California Association Launches Attack on Garamendi Regulations

September 29, 2006

California’s Insurance Brokers and Agents of the West (IBA West) has launched a legal attack on what it is calling California Insurance Commissioner John Garamendi’s attempt to illegally redefine agent and broker definitions.

The association filed a petition with the California Office of Administrative Law (OAL) this week asking that agency to declare that Garamendi acted illegally in attempting to designate a recent settlement with American Reliable as a precedential decision of the California Department of Insurance (CDI).

CDI announced its settlement with American Reliable in July of certain accusations regarding allegedly illegal brokers fees. Within the settlement agreement, the Commissioners lawyers inserted a lengthy laundry list of factors that, in IBA West’s view, are sufficient to reclassify brokers as agents-in-fact of insurance companies. That could subject virtually every insurance broker in California to unjustified liabilities, according to the association.

“The American Reliable settlement agreement, in our view, grossly misstates the current law of California on important issues of agent versus broker capacity,” said IBA West General Counsel Steve Young.
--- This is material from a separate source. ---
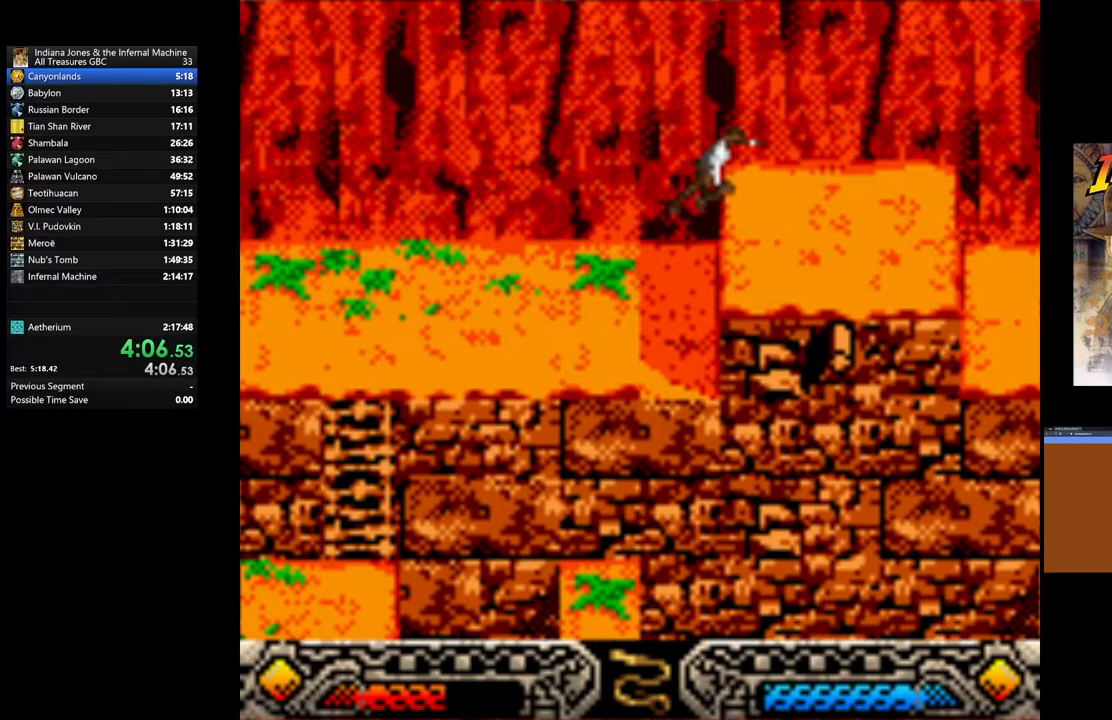
{"buttons": [], "left_stick": "right", "right_stick": "center", "events": []}
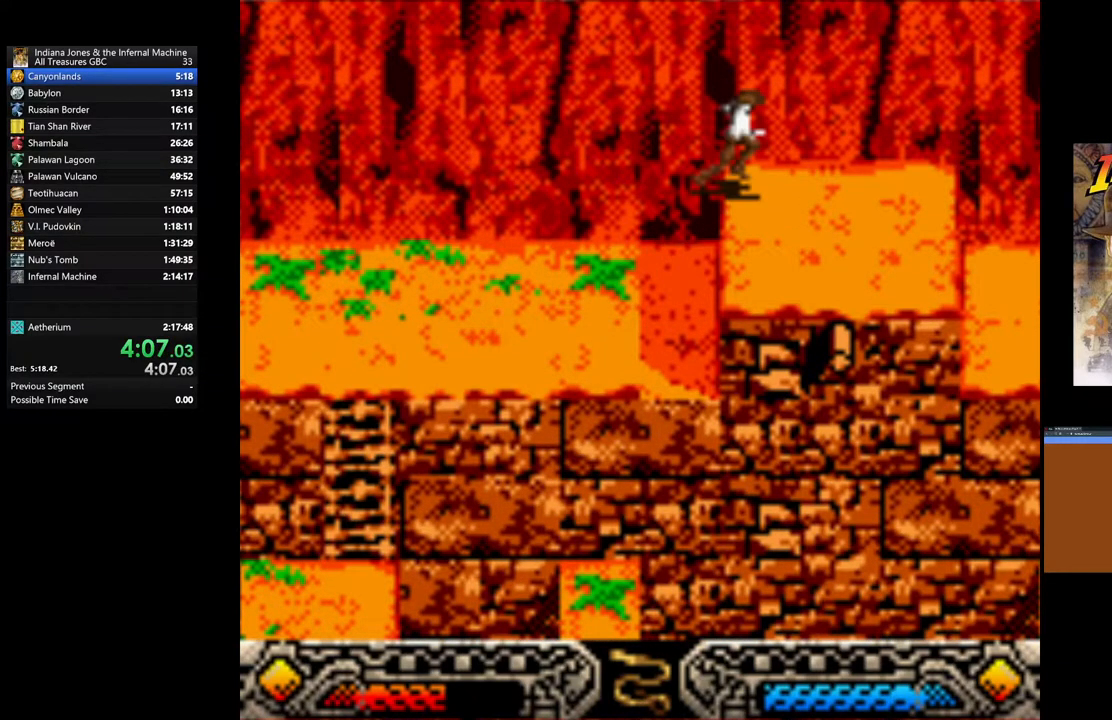
{"buttons": [], "left_stick": "right", "right_stick": "center", "events": []}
However, he indicated the greater concern is Garamendi’s attempt “to give these distorted opinions the force of law by wrongly attempting to designate them as a precedential decision.”

IBA West’s petition, drafted by Steve Hirsch, a partner in the San Francisco law firm of Keker & VanNest, asks the OAL to declare that Garamendi’s decision in the American Reliable case constitutes an illegal underground regulation, and that the Commissioner has no legal authority to designate any settlement agreement as a precedent.

The petition argues that the California Government Code requires agencies to reach formal decisions that are fully adjudicated at some level before they may designate any such decisions as a precedent to be applied in future cases against other parties.

“What Garamendi has attempted to do here is really quite outrageous, in my opinion,” Young said. “He was effectively holding a gun to a licensee’s head behind closed doors, forcing it to agree to a lengthy manifesto written by his lawyers, and then attempted to use a relatively obscure and limited provision in the Government Code to give these opinions the force of law.”

Young said that if the Commissioner’s use of that tactic is not overruled, he could apply it in the future to any insurer, broker-agent, or other licensee on any subject in which the Department of Insurance desired to make new law — without having to persuade the legislature and governor of the merit of its proposals, or having to comply with the minimum due process requirements of the California Administrative Procedures Act in promulgating regulations.

A copy of the Petition, filed Sept. 27, is available at http://www.ibawest.com/pdf/Articles/OALPetition092806.pdf.

Joining Hirsch in submitting the petition on behalf of IBA West was Gene Livingston, a Sacramento attorney.

IBA West represents more than 1,000 firms in California, Washington, Oregon and Alaska and more than 14,000 insurance professionals.